Overview

Dataflow triggers are instructions for the event framework to kick off tasks in response to events that occur in the pipeline.

For example, you can use dataflow triggers to change file permissions after a destination closes a file. Or you might use a dataflow trigger to stop a pipeline after the MySQL Query Consumer origin processes all available data.

The event framework consist of the following components:
event generation
The event framework generates pipeline-related events and stage-related events. The framework generates pipeline events only when the pipeline starts and stops. The framework generates stage events when specific stage-related actions take place. The action that generates an event differs from stage to stage and is related to how the stage processes data.
Events produce event records. Pipeline-related event records are passed immediately to the specified event consumer. Stage-related event records are passed through the pipeline in an event stream.
task execution
To trigger a task, you need an executor. Executor stages perform tasks in external systems or in StreamSets Cloud.
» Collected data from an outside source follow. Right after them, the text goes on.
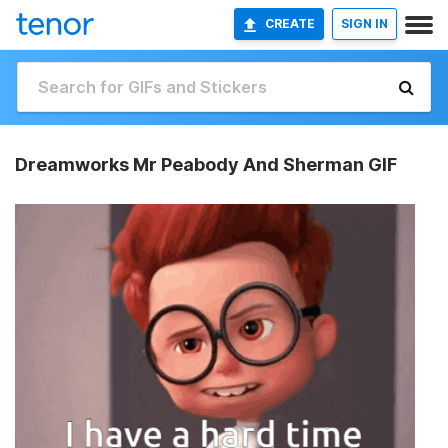
CREATE
SIGN IN
Dreamworks Mr Peabody And Sherman GIF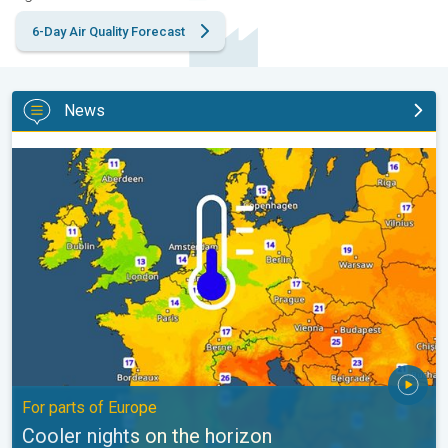
6-Day Air Quality Forecast
News
Cooler nights on the horizon. For parts of Europe. . .
For parts of Europe
Cooler nights on the horizon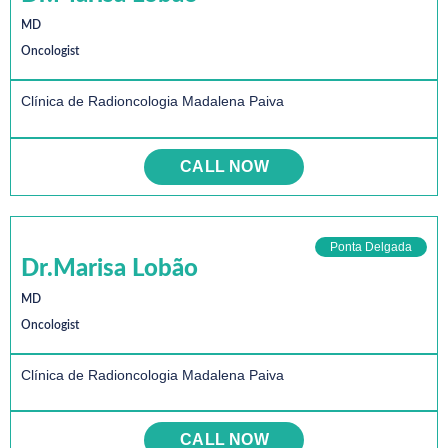
MD
Oncologist
Clínica de Radioncologia Madalena Paiva
CALL NOW
Ponta Delgada
Dr.Marisa Lobão
MD
Oncologist
Clínica de Radioncologia Madalena Paiva
CALL NOW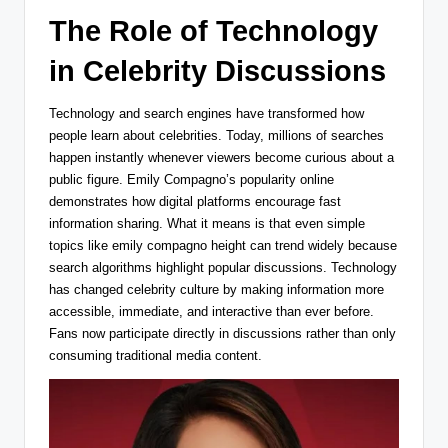
The Role of Technology
in Celebrity Discussions
Technology and search engines have transformed how
people learn about celebrities. Today, millions of searches
happen instantly whenever viewers become curious about a
public figure. Emily Compagno’s popularity online
demonstrates how digital platforms encourage fast
information sharing. What it means is that even simple
topics like emily compagno height can trend widely because
search algorithms highlight popular discussions. Technology
has changed celebrity culture by making information more
accessible, immediate, and interactive than ever before.
Fans no
w participate directly in discussions rather than only
consuming traditional media content.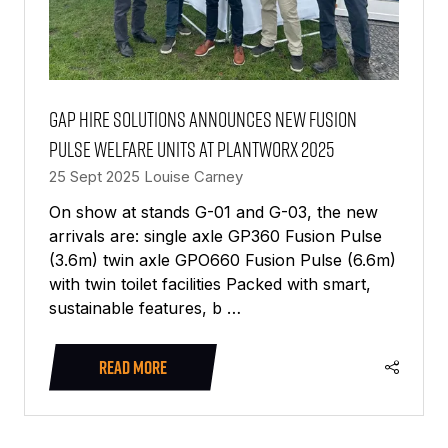
GAP Hire Solutions announces new Fusion
Pulse welfare units at PlantWorx 2025
25 Sept 2025
Louise Carney
On show at stands G-01 and G-03, the new
arrivals are: single axle GP360 Fusion Pulse
(3.6m) twin axle GPO660 Fusion Pulse (6.6m)
with twin toilet facilities Packed with smart,
sustainable features, b …
READ MORE
(OPENS
IN
A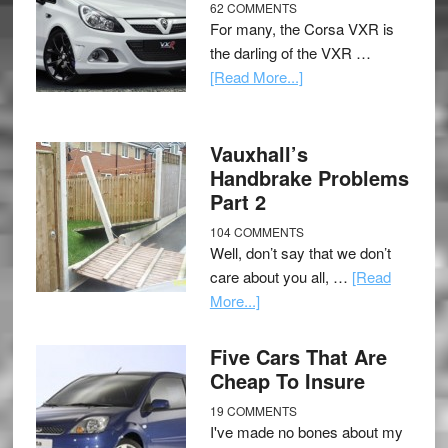
62 COMMENTS
For many, the Corsa VXR is
the darling of the VXR …
[Read More...]
Vauxhall’s
Handbrake Problems
Part 2
104 COMMENTS
Well, don’t say that we don’t
care about you all, …
[Read
More...]
Five Cars That Are
Cheap To Insure
19 COMMENTS
I've made no bones about my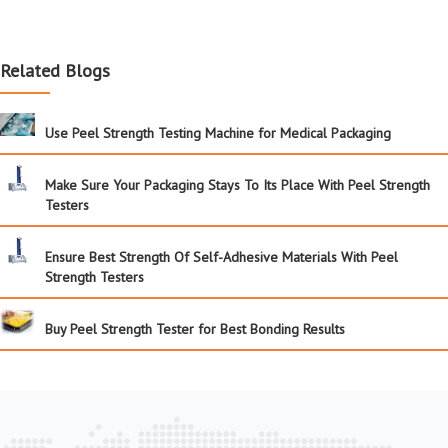
Related Blogs
Use Peel Strength Testing Machine for Medical Packaging
Make Sure Your Packaging Stays To Its Place With Peel Strength
Testers
Ensure Best Strength Of Self-Adhesive Materials With Peel
Strength Testers
Buy Peel Strength Tester for Best Bonding Results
Each time an executor receives an event, it performs the specified task.
For example, the Amazon S3 executor performs tasks in Amazon S3 each time it receives an event, and the Azure Data Lake Storage Gen2 executor performs tasks in Azure Data Lake Storage Gen2 each time it receives an event. Within StreamSets Cloud, the Pipeline Finisher executor stops a pipeline upon receiving an event, transitioning the pipeline to a Finished state.
event storage
To store event information, pass the event to a destination. The destination writes the event records to the destination system, just like any other data.
For example, you might store event records to keep an audit trail of the files that the pipeline origin reads.